The picture I’m trying to paint here is that we love zombie films because they are gorey and intense and kind of creepy, but sometimes we forget the stuff that is under that surface. We see the reflection of ourselves in the shop window, but sometimes choose to ignore it in order to gaze that the pretty things in the shop. To me that reflection, that look back at ourselves, is what makes a film so interesting, and what makes the zombie genre the most appealing. I’ve given a very brief overview of zombies as a reflection of us as a society, and us as individuals. I’ve avoided the more pressing questions that really not only have no answers, but almost can’t be asked as questions. Zombies are the dead reincarnated, the undead, the living dead, call them what you will. It is no surprise that really that should provoke a lot of debates about theology, biology, and philosophy. They always do. What is it to be alive or dead, what waits us in the afterlife, and why do we do what we do. But things like that are not as easy to account for. With Zombies, I think you get to paint a very clear picture of what it is to be human, and what it is about it that scares us and shapes us more fundamentally.

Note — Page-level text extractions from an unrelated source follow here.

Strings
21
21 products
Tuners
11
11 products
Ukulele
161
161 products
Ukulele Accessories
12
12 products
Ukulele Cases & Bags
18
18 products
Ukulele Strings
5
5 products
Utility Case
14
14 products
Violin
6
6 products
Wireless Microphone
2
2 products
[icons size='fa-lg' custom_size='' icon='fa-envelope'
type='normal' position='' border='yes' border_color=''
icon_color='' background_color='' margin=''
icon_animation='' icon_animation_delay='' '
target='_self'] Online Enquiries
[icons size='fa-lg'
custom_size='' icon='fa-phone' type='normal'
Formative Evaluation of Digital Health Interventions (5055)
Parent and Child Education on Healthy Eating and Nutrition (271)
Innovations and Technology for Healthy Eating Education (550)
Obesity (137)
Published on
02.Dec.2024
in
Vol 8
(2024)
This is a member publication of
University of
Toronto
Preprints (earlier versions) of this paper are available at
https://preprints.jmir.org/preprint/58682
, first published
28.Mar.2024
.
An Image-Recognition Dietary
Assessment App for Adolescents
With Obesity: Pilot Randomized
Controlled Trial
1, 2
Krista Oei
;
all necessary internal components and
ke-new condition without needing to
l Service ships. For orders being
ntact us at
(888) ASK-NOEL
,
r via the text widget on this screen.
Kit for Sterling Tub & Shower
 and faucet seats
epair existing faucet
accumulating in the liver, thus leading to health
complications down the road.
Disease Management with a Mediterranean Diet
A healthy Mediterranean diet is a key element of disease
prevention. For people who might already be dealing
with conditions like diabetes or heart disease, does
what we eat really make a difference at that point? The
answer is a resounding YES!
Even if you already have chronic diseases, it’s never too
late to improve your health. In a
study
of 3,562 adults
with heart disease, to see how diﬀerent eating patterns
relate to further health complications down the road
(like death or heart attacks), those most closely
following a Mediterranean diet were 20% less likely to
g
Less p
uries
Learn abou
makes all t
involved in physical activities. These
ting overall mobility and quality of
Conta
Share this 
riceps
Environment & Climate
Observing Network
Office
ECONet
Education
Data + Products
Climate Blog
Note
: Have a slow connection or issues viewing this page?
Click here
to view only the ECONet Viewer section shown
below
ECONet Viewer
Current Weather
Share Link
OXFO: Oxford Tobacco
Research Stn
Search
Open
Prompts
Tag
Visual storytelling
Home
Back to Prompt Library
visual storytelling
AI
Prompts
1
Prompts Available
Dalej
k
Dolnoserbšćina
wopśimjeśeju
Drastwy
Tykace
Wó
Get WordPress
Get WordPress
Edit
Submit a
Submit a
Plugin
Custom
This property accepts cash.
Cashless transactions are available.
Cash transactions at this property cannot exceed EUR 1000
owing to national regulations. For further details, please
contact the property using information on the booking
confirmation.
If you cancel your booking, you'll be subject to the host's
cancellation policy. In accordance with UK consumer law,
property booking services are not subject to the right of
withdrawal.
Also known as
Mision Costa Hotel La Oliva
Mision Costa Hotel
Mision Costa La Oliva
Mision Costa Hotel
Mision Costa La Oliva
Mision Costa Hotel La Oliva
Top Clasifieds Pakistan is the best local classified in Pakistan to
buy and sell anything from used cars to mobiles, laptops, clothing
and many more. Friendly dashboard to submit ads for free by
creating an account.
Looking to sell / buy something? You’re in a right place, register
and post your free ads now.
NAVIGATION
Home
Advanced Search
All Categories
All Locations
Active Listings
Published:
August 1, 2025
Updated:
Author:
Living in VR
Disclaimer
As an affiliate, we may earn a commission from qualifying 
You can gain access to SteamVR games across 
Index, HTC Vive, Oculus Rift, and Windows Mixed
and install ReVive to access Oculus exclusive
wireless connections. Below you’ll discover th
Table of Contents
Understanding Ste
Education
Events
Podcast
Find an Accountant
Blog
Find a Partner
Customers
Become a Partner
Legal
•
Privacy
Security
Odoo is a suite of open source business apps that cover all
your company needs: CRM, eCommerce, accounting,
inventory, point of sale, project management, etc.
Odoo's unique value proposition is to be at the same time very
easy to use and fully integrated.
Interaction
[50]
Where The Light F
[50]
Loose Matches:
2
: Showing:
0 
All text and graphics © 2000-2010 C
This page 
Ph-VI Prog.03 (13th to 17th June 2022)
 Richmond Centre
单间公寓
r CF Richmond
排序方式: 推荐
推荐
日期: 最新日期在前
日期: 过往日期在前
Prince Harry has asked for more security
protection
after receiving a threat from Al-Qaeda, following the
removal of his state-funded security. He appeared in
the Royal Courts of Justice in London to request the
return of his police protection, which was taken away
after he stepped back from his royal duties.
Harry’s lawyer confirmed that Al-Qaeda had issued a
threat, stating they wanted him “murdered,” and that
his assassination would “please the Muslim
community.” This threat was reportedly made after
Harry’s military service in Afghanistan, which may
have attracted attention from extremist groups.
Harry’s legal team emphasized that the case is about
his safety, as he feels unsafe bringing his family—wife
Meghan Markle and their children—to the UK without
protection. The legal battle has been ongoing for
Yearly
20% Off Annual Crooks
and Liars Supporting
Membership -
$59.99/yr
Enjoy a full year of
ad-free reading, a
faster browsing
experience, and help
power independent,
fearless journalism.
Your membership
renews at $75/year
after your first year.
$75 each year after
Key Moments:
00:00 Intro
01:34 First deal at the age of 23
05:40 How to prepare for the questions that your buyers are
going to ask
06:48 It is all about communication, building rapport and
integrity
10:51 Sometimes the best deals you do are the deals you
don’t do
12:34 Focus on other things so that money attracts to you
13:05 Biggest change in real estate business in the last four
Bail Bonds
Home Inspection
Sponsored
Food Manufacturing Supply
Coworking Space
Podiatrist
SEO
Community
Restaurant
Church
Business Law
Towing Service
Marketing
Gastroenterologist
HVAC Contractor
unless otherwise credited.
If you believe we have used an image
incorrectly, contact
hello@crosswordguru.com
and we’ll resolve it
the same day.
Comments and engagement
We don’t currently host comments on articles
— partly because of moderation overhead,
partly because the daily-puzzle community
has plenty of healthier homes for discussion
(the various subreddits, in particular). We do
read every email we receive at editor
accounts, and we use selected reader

The fortunate conclusion from all this, however, is that zombie films poke fun at the straw men we choose to create. It’s a reflection on us, but as with any shop window, it’s a slightly distorted, very much hollow reflection without much colour or detail, and easily forgotten. More importantly, without the color, the fleshy highlights, the details, it’s just a silhouette of the reality we live in. One that it is fun to be reminded of, but which also it is fun to try to challenge. That’s why we can watch zombie films confident that we are not zombies, even though it may feel like it sometimes. We are not driven purely by base needs, even though some live like they are. We are not just a huddled mass. We are more than that, but it’s good to see the basics and remember that they aren’t always that pretty.